§ **Records shown**:

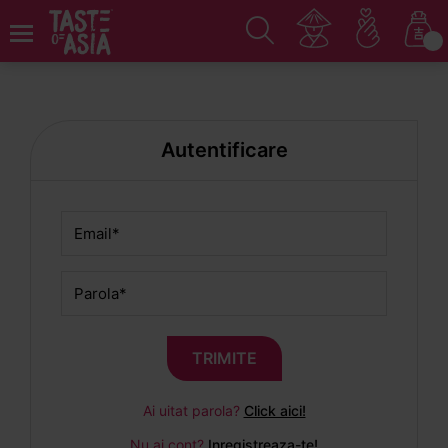
Autentificare
TRIMITE
Ai uitat parola?
Click aici!
Nu ai cont?
Inregistreaza-te!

§ **Work to be completed**: Please update the text from the records by changing "Click" to "Apasă" and keeping everything else the same. Leave the pictures out of your answer.

§ **Reply to the exercise**:
Autentificare
TRIMITE
Ai uitat parola?
Apasă aici!
Nu ai cont?
Inregistreaza-te!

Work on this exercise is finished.